= Robert Baxter (critic) =

American performing arts critic (1940–2010)

Robert Baxter (October 15, 1940 – August 25, 2010) was an American performing-arts critic and academic who wrote theatre, opera, and classical music criticism for the Courier-Post for close to 30 years. The Philadelphia Inquirer stated that his "writing helped advance the South Jersey arts scene", and Opera News wrote that Baxter was "highly discerning and scrupulously honest, and had a well-deserved reputation as a tough but fair critic whose coverage of theater, opera and classical music in Philadelphia and southern New Jersey was highly valued and respected by his readers and by his colleagues."

==Life and career==
Born and raised in Merced, California, Baxter was educated at Stanford University where he earned both a Bachelor of Arts and a PhD in Classics. After finishing his graduate work, he joined the faculty of Smith College in Northampton, Massachusetts where he taught Classics for roughly a decade.

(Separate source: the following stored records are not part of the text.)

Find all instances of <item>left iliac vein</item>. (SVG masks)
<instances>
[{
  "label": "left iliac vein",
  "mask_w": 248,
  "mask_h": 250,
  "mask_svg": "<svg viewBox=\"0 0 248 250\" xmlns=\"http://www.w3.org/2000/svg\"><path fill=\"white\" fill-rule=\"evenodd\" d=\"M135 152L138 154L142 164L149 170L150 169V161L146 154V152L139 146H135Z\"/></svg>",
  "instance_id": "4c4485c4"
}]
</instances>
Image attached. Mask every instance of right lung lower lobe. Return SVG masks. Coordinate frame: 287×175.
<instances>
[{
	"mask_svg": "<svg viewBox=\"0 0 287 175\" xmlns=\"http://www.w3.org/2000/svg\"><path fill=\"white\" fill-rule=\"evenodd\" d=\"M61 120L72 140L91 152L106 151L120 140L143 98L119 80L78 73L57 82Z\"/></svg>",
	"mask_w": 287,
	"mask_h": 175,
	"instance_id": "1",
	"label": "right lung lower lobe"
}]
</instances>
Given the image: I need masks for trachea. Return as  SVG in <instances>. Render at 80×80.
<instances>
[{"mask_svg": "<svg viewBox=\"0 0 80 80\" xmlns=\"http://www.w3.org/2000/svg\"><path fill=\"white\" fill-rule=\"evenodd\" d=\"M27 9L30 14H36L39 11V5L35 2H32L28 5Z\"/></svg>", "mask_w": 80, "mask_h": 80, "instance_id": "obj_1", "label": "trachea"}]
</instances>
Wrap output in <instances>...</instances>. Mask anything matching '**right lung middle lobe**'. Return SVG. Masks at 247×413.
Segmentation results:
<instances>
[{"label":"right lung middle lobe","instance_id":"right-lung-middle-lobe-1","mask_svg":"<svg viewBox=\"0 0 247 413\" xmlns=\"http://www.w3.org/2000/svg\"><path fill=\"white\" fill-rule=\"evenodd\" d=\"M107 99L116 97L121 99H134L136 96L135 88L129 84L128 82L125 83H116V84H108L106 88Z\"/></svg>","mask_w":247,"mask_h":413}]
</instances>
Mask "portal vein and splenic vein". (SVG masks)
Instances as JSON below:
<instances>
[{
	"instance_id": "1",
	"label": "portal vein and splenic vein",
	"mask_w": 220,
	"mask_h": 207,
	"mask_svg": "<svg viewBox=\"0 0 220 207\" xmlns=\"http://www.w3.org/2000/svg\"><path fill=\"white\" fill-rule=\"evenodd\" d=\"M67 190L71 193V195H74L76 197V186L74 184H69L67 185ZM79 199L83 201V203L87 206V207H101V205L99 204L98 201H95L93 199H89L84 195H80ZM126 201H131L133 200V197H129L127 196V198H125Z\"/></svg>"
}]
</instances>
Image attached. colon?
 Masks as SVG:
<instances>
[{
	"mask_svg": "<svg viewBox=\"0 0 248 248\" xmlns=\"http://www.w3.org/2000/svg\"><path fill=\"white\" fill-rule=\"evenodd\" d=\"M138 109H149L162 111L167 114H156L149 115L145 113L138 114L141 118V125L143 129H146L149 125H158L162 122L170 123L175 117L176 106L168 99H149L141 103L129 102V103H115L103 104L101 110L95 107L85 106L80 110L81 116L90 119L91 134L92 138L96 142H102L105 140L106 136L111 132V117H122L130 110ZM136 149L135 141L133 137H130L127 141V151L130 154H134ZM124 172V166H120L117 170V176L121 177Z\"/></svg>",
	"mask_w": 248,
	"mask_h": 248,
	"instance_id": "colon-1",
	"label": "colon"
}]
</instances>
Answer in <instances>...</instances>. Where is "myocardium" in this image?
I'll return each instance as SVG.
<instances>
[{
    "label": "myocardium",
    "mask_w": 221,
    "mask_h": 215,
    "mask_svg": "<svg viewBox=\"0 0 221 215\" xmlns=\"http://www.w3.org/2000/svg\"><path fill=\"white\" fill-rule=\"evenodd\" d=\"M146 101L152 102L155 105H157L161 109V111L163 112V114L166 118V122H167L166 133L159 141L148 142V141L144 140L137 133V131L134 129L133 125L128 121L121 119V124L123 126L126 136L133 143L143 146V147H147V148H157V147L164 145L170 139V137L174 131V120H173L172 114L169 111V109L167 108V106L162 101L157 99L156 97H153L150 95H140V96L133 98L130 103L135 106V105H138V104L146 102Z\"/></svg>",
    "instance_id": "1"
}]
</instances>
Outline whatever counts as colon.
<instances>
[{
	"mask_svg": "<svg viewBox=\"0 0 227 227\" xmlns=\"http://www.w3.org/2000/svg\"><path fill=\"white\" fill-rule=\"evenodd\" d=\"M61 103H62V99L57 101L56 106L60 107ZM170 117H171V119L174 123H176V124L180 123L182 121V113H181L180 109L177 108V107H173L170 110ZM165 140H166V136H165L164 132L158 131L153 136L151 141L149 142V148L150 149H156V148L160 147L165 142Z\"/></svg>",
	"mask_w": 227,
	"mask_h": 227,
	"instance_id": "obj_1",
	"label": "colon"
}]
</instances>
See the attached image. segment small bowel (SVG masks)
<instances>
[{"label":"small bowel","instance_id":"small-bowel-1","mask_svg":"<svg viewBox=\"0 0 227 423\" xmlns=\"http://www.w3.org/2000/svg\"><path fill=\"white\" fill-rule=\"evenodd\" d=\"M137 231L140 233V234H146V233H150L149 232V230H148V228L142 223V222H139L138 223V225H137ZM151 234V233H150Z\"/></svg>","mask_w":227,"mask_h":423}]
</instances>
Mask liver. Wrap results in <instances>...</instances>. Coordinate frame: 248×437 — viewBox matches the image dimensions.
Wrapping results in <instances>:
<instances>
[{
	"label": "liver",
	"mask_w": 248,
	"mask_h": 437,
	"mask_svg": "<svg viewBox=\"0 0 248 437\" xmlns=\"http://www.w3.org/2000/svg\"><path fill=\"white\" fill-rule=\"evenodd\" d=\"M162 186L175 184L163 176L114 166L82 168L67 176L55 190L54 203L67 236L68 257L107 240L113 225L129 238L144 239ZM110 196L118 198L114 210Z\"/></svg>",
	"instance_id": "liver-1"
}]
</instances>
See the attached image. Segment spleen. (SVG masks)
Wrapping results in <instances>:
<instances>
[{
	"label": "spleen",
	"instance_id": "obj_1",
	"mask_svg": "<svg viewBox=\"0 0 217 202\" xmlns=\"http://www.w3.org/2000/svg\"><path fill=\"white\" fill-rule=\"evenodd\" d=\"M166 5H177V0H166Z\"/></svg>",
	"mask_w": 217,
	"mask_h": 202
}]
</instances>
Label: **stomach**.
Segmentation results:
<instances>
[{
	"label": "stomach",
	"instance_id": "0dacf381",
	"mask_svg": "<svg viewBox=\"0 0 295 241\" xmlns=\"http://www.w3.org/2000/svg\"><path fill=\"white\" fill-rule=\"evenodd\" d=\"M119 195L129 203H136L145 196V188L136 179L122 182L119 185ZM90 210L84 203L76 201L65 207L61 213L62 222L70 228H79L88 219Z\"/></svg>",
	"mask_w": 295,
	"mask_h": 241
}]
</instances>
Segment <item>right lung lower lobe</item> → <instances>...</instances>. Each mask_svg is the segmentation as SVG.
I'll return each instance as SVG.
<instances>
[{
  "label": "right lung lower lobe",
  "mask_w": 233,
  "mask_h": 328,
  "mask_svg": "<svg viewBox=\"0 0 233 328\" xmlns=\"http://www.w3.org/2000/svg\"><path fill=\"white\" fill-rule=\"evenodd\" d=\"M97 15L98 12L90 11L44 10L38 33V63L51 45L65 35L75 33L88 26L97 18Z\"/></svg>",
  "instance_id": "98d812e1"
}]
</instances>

In 1979 Baxter left his post at Smith College to become performing arts critic for the Courier-Post. He remained in that role until his retirement in 2008. He then joined the faculty at the Academy of Vocal Arts in Philadelphia where he was a teacher of opera history. He remained in that job until his death in 2010 at the age of 69 in Paterson, New Jersey. The cause was pancreatic cancer.